The key generated is listed on your "Client ID Oauth2.0" dashboard.

Google id and secret

The second and last step is on the Oauth consent screen.

If not already specified, set "User Type" to allow access for all selected individuals. After that you can update or create consent page.

Google consent settings

Required fields:

  • Home page: https://admin.workadventu.re
  • Privacy policy: https://workadventu.re/privacy-policy
  • Terms of use: https://workadventu.re/terms-of-use
  • Domain: admin.workadventu.re

There are more details about you.

Google consent settings form

After that, you need to set the scope of your Google SSO provider, as well as set the level of access to the information we can request from your provider for the connected user.

As of this writing, WorkAdventure uses only the email address and the name of the user (you can force the user to use his/her name of OpenID in the world settings).

Google consent settings form

If all information has been validated, the next step should be confirmation.

If you have any questions, feel free to contact us.

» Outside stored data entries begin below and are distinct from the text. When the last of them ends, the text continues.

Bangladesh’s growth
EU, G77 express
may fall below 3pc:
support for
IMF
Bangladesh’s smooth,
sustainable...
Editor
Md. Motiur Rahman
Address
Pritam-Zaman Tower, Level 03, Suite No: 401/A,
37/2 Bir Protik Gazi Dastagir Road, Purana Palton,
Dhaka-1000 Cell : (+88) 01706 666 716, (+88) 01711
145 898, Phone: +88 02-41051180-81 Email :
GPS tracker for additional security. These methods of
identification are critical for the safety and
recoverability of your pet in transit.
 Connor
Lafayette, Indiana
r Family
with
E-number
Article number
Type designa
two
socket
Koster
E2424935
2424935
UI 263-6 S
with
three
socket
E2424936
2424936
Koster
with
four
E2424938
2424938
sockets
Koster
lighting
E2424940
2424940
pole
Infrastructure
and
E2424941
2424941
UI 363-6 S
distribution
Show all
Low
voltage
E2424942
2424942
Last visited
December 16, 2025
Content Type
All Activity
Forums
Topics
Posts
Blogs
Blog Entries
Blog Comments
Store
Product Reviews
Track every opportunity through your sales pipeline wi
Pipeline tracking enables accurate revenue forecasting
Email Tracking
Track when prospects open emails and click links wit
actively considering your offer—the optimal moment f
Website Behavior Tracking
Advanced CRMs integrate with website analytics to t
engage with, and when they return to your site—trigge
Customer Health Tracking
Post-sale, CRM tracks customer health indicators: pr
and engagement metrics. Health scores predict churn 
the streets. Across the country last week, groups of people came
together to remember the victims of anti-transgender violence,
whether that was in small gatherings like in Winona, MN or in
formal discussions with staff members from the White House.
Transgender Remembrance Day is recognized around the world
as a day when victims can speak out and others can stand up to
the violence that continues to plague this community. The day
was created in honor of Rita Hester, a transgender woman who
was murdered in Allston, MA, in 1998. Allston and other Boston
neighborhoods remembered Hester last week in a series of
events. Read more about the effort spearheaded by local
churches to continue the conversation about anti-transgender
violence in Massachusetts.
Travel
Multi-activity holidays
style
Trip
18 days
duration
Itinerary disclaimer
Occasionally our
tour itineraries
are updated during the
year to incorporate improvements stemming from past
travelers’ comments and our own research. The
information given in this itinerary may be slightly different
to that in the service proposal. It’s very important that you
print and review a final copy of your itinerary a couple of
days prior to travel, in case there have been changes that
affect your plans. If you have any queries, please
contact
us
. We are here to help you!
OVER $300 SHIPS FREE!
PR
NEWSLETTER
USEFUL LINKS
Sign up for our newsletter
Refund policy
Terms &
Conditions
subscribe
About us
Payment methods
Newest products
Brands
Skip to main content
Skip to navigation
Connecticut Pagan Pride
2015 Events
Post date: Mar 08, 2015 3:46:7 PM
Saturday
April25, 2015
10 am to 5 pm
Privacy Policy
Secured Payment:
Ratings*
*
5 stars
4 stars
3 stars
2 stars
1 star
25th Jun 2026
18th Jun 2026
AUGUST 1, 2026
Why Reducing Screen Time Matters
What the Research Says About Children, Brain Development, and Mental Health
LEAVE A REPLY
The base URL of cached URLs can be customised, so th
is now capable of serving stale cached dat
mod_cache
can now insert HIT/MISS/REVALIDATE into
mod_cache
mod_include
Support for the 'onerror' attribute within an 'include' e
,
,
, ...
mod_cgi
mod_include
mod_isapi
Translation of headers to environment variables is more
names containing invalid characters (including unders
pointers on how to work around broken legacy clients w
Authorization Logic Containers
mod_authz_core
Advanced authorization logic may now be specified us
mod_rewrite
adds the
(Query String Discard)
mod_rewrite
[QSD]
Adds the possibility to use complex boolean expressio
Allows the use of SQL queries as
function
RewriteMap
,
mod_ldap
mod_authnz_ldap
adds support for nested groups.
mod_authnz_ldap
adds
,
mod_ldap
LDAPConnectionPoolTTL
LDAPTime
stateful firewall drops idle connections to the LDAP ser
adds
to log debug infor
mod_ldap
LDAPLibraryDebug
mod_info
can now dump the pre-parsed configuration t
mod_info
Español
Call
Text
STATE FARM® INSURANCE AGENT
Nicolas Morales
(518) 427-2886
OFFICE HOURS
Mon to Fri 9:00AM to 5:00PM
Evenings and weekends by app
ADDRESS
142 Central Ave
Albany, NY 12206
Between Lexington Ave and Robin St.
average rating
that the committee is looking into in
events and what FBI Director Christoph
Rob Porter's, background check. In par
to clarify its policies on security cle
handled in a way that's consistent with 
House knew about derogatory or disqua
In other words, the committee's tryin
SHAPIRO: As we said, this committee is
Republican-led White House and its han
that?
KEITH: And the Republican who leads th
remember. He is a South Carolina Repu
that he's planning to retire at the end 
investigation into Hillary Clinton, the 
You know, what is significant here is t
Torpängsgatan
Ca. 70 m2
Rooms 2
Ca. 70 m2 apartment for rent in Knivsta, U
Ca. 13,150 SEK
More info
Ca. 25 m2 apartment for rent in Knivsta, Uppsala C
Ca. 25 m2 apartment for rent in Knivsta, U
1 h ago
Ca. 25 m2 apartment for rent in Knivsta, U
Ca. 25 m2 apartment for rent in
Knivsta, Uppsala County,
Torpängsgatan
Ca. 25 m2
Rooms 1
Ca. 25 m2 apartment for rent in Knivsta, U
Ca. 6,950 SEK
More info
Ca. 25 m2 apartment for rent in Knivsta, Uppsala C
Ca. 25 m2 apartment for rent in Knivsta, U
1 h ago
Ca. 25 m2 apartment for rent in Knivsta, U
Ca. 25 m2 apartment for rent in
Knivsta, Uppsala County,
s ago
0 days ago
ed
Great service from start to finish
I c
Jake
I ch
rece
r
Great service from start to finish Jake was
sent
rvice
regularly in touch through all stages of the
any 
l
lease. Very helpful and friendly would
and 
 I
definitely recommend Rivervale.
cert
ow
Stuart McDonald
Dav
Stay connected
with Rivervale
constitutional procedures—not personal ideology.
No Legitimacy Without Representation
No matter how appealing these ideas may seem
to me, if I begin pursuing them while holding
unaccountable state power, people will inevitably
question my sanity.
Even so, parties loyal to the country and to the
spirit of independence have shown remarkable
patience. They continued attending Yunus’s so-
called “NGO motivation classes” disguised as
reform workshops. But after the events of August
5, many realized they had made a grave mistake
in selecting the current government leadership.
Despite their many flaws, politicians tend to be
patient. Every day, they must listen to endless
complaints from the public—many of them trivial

Example: Connecting to Microsoft Azure OpenId provider

Create a New Application Registration

In the Azure AD dashboard, select "App registrations" under the "Manage" section. Click on the "+ New registration" button. Fill in the necessary details for your application: Name: Enter a name for your application. Supported account types: Choose whether the application will be used by accounts in your organizational directory only, or by accounts in any Azure AD directory. Redirect URI: This is the URI to which Azure AD will redirect after authentication. For web applications, this is typically the URL where your application is hosted. Click the "Register" button.

Configure Application Settings

After registering the application, you'll be taken to the application's overview page. Here, you can configure various settings: Application ID: This is also known as the Client ID. It's a unique identifier for your application. Directory (tenant) ID: This is the ID of your Azure AD tenant. Authentication settings: Configure how users sign in to your application, including supported account types and platform configurations.

Define API Permissions

If your application needs to access Microsoft Graph API or other APIs, you'll need to define the required permissions: In the application's overview page, click on "API permissions." Click on the "+ Add a permission" button. Select the API you want to access (e.g., Microsoft Graph). Choose the required permissions for your application: Presence Read/Write

Configure Authentication

Under the application's settings, navigate to the "Authentication" section. Configure the authentication method for your application, such as setting up a callback URL for redirect after login.

Obtain Application Secrets (Client Secrets)

In the application's settings, go to the "Certificates & secrets" section. Generate a new client secret (also known as an application secret). This secret is used for authentication between your application and Azure AD.

Test Your Application

With the necessary settings configured, you can now use the provided Application ID (Client ID) and Client Secret to authenticate your application and access resources.

Enable Teams Status Synchronization

You must go on the developer section of WorkAdventure dashboard, your SSO must be already configured like the section hover.

You have just to check the "Microsoft Teams Status Synchronization" to implement the status synchronization on all maps who is on your world.